You are viewing a plain text version of this content. The canonical link for it is here.
Posted to dev@flume.apache.org by "liyunzhang (JIRA)" <ji...@apache.org> on 2014/05/29 10:31:01 UTC

[jira] [Updated] (FLUME-2392) Flume MorphlineSink can not work because of java.lang.NoClassDefFoundError: org/kitesdk/morphline/api/MorphlineCompilationException

     [ https://issues.apache.org/jira/browse/FLUME-2392?page=com.atlassian.jira.plugin.system.issuetabpanels:all-tabpanel ]

liyunzhang updated FLUME-2392:
------------------------------

    Description: 
Test Flume+Solr, use flume 1.5 + solr 4.6.
You can reproduce it by following steps
1. Download http://www.apache.org/dyn/closer.cgi/flume/1.5.0/apache-flume-1.5.0-bin.tar.gz
2. install: extract  to /usr/lib/apache-flume-1.5.0-bin
3. create /usr/lib/apache-flume-1.5.0-bin/conf/flume-conf-morphlineSolr.properties
 #cat /usr/lib/apache-flume-1.5.0-bin/conf/flume-conf-morphlineSolr.properties
a1.channels = c1
a1.sources = r1
a1.sinks = k1

a1.channels.c1.type = memory

a1.sources.r1.channels = c1
a1.sources.r1.type = exec
a1.sources.r1.command = tail -F /var/log/a1.new.log
a1.sinks.k1.channel = c1

a1.sinks.k1.type = org.apache.flume.sink.solr.morphline.MorphlineSolrSink
a1.sinks.k1.morphlineFile = /usr/lib/apache-flume-1.5.0-bin/conf/morphline.conf

a1.channels.MemChannel.type = memory
a1.channels.MemChannel.capacity = 10000
a1.channels.MemChannel.transactionCapacity = 100
4. create /usr/lib/apache-flume-1.5.0-bin/conf/morphline.conf
#cat /usr/lib/apache-flume-1.5.0-bin/conf/morphline.conf
morphlines : [
{
 # Name used to identify a morphline. E.g. used if there are multiple
 # morphlines in a morphline config file
 id : morphline1

 # Import all morphline commands in these java packages and their
    # subpackages. Other commands that may be present on the classpath are
 # not visible to this morphline.

- [Exercise objective]:
In the issue report, rewrite the configuration block that begins "a1.sources.r1.channels = c1" as a short list, keeping all of its settings. Use only the issue report above to complete this exercise.

- [Data supplied]:

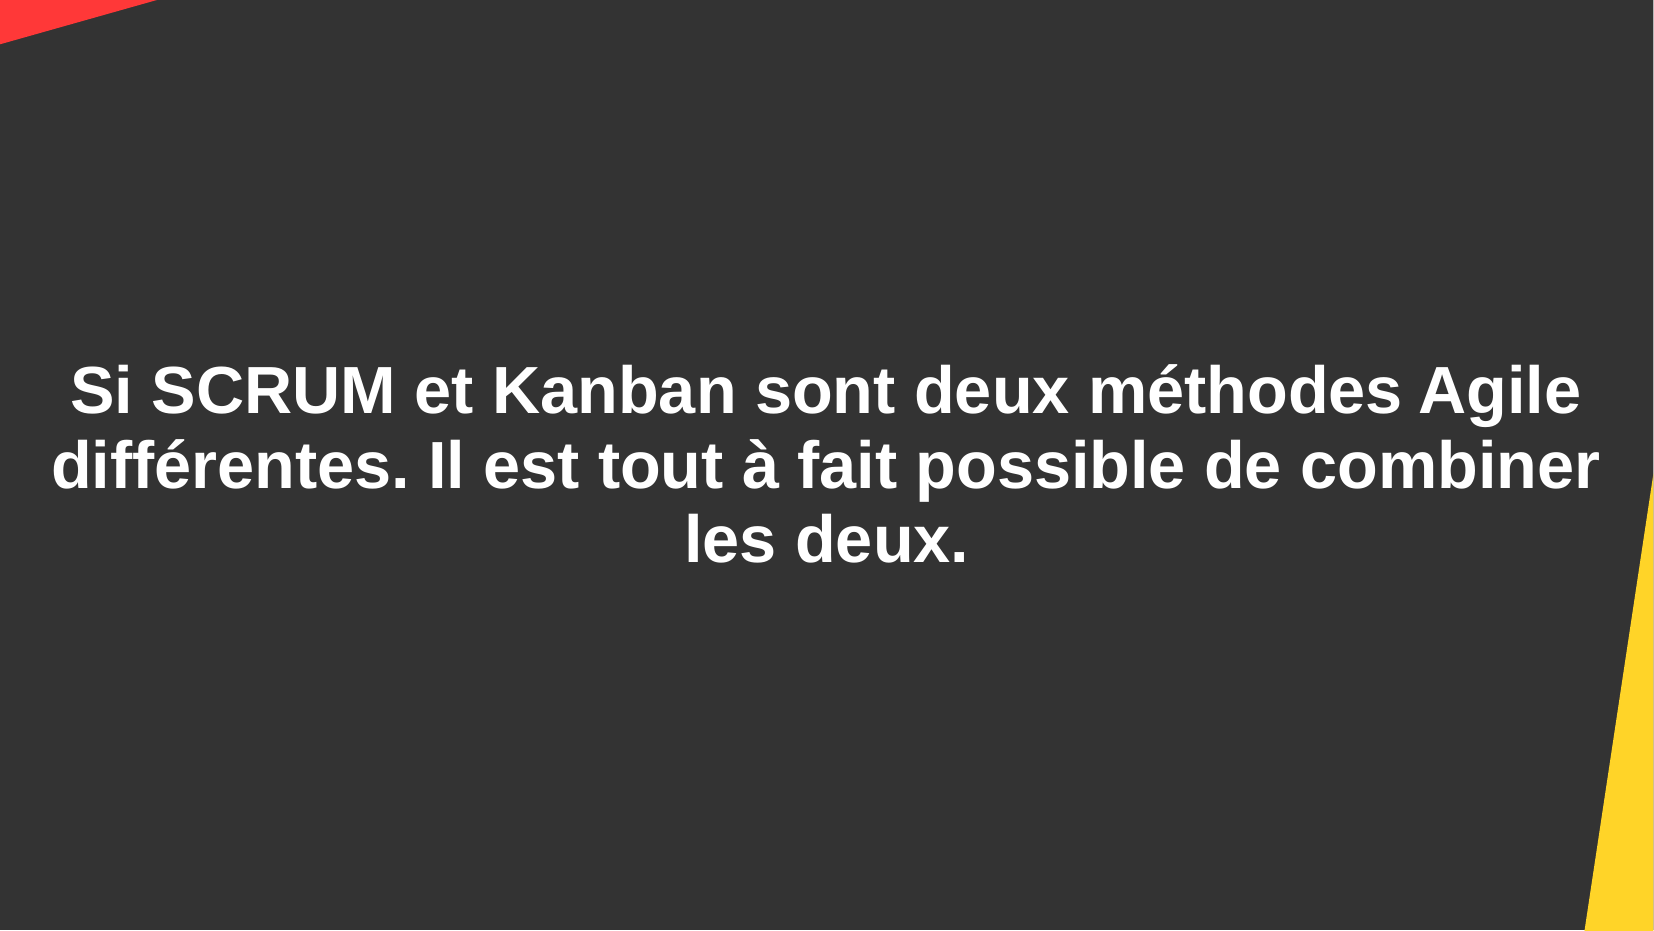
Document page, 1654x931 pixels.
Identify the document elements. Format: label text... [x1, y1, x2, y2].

text_box [1584, 469, 1654, 931]
text_box [0, 0, 157, 45]
title Si SCRUM et Kanban sont deux méthodes Agile différentes. Il est tout à fait possible de combiner les deux. [31, 352, 1622, 578]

- [Written reply]:
- Source r1 uses channel c1.
- Source r1 is of type exec.
- Source r1 runs the command tail -F /var/log/a1.new.log.
- Sink k1 uses channel c1.